The Spanish (Spain) released version cut part of the "boner" scene (the breasts-rugging and mud wrestlers on-screen). Later prints and current DVD and video releases are uncut.
I've seen some weird movies in my time! 'The Holy Mountain', 'Human Highway', 'Men behind The Sun', 'Nude For Satan', 'Pink Flamingos', 'Dune', but NOTHING as weird as 'Zardoz'! Nothing!
'Zardoz' has the feel of a Alan Smithee movie. It's like you're watching a movie made by committee or recut behind the director's back. But you see that it is written, produced and directed by John Boorman, the man who made the still dazzling revenge thriller 'Point Blank', and the first rate hillbilly suspense classic 'Deliverance', and you realize that this movie is EXACTLY what Boorman intended it to be. And your mind boggles!
'Zardoz' is neither a mindless sci fi action movie not a serious SF-as-ideas film ala Tarkovsky or Kubrick. It's... well, I don't know WHAT it is! A trippy Dystopian fantasy that cribs a few ideas from other sources (Huxley's Savage, Wells' Eloi and Morlocks, Moorcock's Jherek Carnelian), adds plenty of philosophical gobbledygook, some semi-naked babes, an embarrassed looking pony-tailed Sean Connery, and by the look of it, mixes in a bucket full of psychotropics, and hey presto! you end up with a movie like no other before or since!
'Zardoz' MUST be seen! By you. Right now. Unforgettable.

__________________________________________________

Copy the Zardoz review word for word from "The Spanish (Spain)" up to and including "as 'Zardoz'! Nothing!". The items were taken from a separate source.

[Pose landmark coordinates]
__________________________________________________

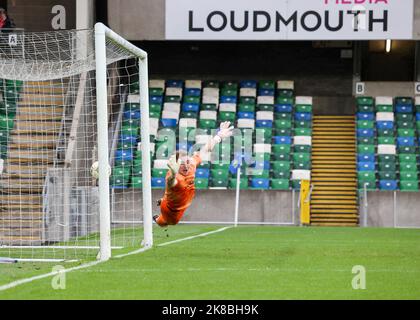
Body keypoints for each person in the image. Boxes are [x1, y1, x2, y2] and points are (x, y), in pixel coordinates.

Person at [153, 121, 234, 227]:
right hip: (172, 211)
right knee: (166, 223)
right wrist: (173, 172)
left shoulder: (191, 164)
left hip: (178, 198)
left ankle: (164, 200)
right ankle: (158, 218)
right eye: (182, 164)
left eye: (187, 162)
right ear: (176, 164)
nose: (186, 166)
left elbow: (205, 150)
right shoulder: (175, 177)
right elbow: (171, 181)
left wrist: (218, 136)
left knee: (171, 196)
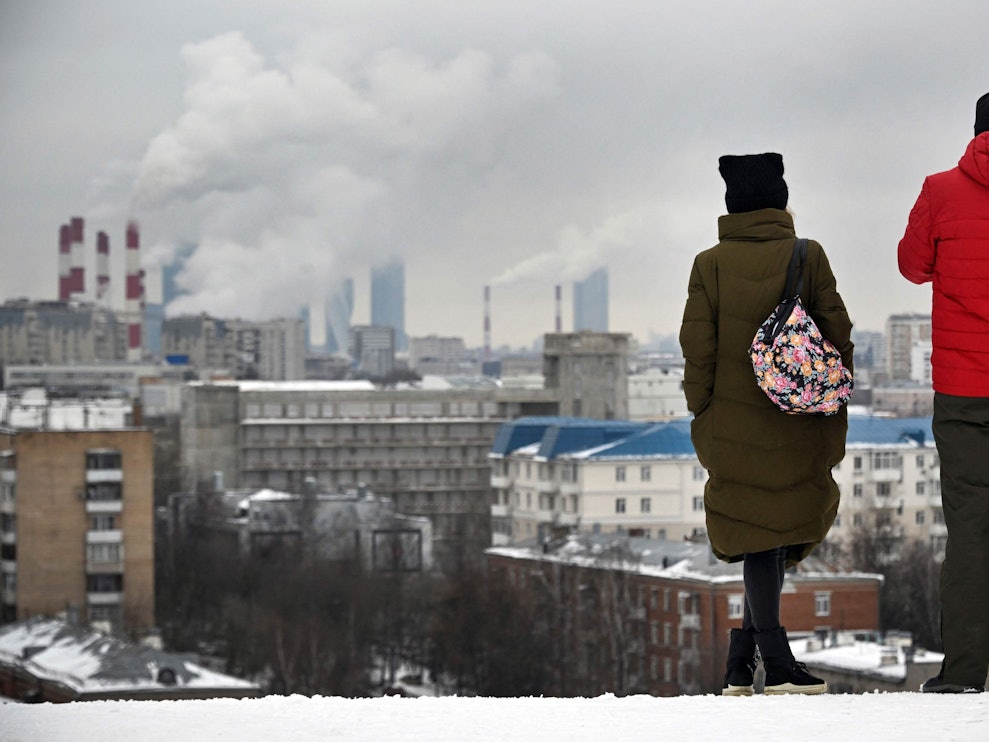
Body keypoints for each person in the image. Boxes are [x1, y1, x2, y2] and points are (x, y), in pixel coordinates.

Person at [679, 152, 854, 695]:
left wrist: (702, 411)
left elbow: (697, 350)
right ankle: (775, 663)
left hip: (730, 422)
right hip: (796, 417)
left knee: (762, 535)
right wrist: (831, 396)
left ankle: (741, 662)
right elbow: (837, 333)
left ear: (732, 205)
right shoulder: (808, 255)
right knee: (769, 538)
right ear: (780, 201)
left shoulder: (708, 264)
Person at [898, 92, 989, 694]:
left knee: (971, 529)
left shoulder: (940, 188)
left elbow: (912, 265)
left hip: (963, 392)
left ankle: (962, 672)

__________________________________________________

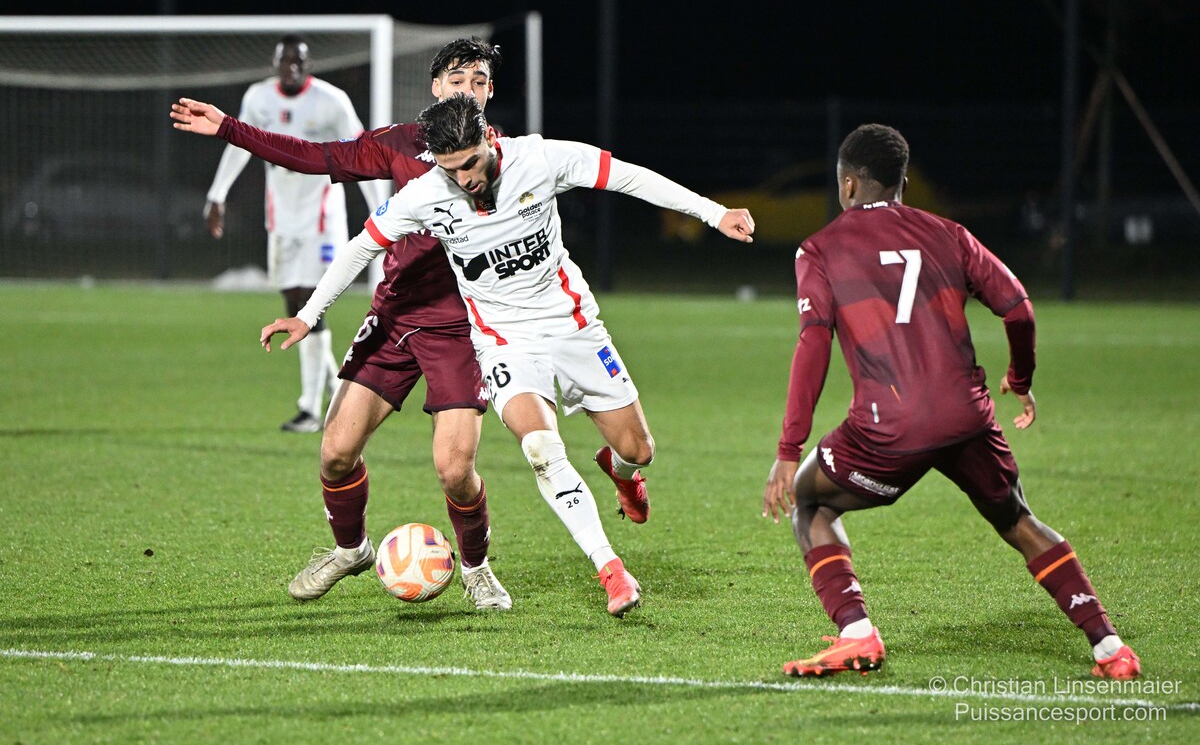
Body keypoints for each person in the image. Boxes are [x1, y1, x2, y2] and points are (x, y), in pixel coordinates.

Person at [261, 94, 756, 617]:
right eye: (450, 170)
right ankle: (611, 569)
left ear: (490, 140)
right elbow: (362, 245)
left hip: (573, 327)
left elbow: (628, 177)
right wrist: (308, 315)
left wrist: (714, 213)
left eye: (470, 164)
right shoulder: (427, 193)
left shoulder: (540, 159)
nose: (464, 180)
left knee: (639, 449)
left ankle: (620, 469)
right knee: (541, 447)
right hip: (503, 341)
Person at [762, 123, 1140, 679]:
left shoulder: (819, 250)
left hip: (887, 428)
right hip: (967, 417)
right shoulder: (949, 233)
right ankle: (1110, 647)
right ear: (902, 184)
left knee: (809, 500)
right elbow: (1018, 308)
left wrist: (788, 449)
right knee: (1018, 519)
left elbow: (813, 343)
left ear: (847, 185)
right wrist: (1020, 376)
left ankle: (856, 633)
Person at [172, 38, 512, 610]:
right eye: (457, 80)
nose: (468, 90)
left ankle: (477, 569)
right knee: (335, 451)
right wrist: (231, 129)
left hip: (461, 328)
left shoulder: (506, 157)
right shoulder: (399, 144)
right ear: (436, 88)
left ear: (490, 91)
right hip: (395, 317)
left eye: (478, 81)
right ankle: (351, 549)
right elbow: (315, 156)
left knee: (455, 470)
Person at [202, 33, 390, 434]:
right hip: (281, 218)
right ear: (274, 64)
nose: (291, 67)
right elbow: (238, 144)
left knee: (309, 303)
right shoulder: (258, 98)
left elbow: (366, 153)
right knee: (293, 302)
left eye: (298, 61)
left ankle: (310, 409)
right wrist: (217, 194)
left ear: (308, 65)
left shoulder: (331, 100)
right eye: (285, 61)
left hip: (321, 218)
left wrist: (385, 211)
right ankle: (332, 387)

__________________________________________________

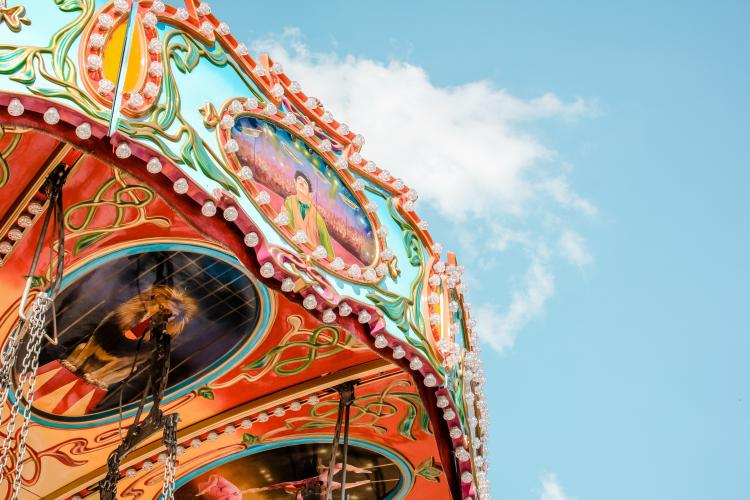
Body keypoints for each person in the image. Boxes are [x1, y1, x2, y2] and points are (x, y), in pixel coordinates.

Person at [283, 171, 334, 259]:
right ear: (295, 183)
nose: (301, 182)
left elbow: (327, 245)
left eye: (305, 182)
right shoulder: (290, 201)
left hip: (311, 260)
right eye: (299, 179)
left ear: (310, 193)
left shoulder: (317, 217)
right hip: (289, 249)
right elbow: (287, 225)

__________________________________________________

> **Reply**
The Spanish (Spain) released version cut part of the "boner" scene (the breasts-rugging and mud wrestlers on-screen). Later prints and current DVD and video releases are uncut.
I've seen some weird movies in my time! 'The Holy Mountain', 'Human Highway', 'Men behind The Sun', 'Nude For Satan', 'Pink Flamingos', 'Dune', but NOTHING as weird as 'Zardoz'! Nothing!